I'm not sure you know what Keynesian economics is. And it certainly has worked. How do you think the Great Depression ended? Even if you'd like to argue that the Keynesian New Deal had nothing to do with it, then you'd be arguing that it was World War II. And what is a war to the economy but a great big infusion of government cash?
I do indeed know what Keynesian economics is. The Great Depression was not ended by Keynesian economics, it was PROLONGED by it. I favor Austrian Economics and Ludwig von Mises' philosophies.
Prolonged? Is that a fact? Then what ended it, because, as I said, if your answer is the war then your just being a Keynesian again.
--- "Prolonged? Is that a fact?" ---
Yes it is. What ended it? Free market correction.
Doggone Hubpages keeps cutting off comments and have to redo them.
Free market correction? You mean, the kind where the government takes even more extensive control of the economy due to World War Two, and the economy proceeds to recover?

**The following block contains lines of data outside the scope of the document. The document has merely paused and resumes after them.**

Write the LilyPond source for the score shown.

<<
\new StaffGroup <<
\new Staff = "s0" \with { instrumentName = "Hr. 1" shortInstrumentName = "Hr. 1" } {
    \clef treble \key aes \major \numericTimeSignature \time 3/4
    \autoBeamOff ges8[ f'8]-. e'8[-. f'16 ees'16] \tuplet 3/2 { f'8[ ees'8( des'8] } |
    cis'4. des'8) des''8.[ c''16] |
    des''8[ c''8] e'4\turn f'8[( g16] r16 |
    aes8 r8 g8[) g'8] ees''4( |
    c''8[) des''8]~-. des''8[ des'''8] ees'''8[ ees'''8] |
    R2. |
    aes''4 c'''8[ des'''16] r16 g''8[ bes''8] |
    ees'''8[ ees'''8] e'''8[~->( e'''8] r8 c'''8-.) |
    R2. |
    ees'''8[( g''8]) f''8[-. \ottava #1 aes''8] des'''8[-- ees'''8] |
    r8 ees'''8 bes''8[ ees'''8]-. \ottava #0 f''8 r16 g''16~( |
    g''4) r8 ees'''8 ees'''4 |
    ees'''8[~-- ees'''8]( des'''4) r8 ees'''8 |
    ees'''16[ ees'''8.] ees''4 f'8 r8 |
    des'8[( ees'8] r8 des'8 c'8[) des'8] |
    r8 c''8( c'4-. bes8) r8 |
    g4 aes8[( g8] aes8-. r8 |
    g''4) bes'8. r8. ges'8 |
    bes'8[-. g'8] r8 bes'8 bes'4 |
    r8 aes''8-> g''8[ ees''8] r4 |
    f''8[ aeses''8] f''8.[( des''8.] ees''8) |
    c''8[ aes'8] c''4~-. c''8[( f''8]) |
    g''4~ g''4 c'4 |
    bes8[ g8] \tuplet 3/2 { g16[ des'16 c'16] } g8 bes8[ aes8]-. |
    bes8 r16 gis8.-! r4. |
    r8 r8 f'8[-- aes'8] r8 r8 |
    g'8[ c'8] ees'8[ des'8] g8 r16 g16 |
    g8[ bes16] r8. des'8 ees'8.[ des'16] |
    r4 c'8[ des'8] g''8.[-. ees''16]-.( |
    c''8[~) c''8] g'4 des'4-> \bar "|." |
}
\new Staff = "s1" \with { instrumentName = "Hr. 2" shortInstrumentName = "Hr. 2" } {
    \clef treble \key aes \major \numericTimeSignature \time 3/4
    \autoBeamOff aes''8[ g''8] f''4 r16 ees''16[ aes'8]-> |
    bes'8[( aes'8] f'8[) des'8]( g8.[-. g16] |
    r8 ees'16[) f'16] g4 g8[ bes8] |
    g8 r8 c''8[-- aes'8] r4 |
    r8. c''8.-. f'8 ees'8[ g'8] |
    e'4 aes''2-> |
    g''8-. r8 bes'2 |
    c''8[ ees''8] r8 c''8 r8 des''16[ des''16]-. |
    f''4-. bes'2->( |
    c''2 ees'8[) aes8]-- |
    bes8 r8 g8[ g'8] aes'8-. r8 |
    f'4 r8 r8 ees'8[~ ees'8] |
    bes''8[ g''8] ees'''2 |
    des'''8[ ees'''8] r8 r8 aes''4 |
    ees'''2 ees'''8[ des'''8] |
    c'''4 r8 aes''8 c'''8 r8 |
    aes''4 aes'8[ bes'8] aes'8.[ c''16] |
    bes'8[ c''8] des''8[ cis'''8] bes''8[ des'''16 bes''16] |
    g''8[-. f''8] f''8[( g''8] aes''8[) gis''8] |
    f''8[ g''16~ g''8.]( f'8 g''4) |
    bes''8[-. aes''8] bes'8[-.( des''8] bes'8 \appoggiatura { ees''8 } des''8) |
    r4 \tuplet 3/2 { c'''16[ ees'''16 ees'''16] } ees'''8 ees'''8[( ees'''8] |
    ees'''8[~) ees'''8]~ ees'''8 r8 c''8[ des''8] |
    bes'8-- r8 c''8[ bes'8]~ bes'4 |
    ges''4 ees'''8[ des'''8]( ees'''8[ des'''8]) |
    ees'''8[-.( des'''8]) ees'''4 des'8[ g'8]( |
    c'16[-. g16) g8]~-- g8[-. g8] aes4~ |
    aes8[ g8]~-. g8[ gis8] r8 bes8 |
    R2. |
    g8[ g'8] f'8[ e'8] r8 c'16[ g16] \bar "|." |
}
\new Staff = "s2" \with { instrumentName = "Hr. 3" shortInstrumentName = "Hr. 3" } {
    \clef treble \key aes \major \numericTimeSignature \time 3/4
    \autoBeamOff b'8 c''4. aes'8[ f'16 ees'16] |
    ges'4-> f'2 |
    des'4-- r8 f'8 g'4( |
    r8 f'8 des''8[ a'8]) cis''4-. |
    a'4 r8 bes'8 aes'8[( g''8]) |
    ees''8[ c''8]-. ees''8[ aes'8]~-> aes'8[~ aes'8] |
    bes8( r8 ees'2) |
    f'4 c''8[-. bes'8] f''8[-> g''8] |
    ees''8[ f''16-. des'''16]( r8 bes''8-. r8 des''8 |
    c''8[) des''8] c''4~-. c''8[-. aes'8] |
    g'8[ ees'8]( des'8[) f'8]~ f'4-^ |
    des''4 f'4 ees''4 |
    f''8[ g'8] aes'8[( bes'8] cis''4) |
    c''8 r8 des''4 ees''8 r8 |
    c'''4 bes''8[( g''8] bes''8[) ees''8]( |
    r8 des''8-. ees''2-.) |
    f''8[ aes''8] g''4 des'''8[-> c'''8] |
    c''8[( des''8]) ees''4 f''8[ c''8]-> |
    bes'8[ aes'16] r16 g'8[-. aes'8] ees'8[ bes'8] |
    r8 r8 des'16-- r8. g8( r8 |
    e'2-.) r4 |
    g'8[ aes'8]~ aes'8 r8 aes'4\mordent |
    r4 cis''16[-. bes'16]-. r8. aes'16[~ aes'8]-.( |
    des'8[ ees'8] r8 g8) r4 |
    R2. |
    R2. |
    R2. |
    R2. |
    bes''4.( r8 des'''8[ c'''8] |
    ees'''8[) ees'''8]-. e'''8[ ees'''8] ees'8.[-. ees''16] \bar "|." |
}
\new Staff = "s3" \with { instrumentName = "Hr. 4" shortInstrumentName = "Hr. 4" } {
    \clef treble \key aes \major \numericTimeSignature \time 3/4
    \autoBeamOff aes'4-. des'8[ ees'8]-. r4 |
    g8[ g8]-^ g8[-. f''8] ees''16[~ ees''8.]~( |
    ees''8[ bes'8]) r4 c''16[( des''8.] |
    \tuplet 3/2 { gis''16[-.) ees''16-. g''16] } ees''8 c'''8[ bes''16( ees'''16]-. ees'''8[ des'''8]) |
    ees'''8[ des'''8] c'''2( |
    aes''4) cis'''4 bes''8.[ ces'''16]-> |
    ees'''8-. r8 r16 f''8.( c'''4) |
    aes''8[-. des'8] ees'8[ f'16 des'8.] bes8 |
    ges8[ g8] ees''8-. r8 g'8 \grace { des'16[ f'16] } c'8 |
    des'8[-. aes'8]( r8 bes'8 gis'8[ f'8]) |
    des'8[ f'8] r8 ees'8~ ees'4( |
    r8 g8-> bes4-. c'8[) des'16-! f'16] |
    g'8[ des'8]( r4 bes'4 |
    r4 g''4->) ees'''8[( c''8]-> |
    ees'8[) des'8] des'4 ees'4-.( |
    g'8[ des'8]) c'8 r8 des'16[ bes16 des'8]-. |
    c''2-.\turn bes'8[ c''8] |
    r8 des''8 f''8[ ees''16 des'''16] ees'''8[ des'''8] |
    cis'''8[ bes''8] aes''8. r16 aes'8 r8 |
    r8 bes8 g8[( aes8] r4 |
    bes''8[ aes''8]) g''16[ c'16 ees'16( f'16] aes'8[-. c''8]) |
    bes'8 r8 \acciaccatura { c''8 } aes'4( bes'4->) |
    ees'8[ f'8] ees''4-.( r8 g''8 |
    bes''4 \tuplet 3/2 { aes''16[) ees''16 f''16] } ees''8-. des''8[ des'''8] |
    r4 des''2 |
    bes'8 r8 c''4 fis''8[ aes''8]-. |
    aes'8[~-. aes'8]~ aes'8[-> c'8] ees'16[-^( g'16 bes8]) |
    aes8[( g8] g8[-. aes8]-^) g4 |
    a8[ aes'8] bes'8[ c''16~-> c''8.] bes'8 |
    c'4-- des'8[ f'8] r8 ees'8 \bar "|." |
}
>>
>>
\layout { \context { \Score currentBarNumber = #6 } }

No, I mean the type where the free market had already started to correct the economy prior to WW2. Government intervention by definition is hardly free market. It has been estimated that without any government intervention that the Great Depression would have been over in a matter of a couple of years had the government done nothing and simply allowed market forces to deal with the economy. Unfortunately, we had established the Federal Reserve by then and had begun the slide down the slope of unConstitutional legislation.
If you can quote me just one passage from the Constitution, in its context and in alignment with original intent that allows for Keynesian economics, I will gladly concede the point. Since you shall not find one, I rest assured that I shall concede nothing. By the way, I teach the Constitution, history, and original intent issues.
That is crazy! Giving up ownership of your computer over a rebate? Wow... definitely take time to read the fine print... and what if the buyer doesn't have a computer? There are those out there.
For those without a computer, the auto dealerships take care of all application, so I am told.
I have been looking at CARS.gov, and could not find the 'fine print.' Is it under 'Official Information?' Everything listed under 'official Information' has to be down-loaded, and that is something I would rather not do.
The news report I saw said that the terms came when you went to download, so that is consistent so far. Like you, I am not going to find out for myself. I went as far as you did and refuse to look further for obvious reasons.












Strophios says:
4 months ago
"Boondoggle"? How about an unqualified success of Keynesian economics?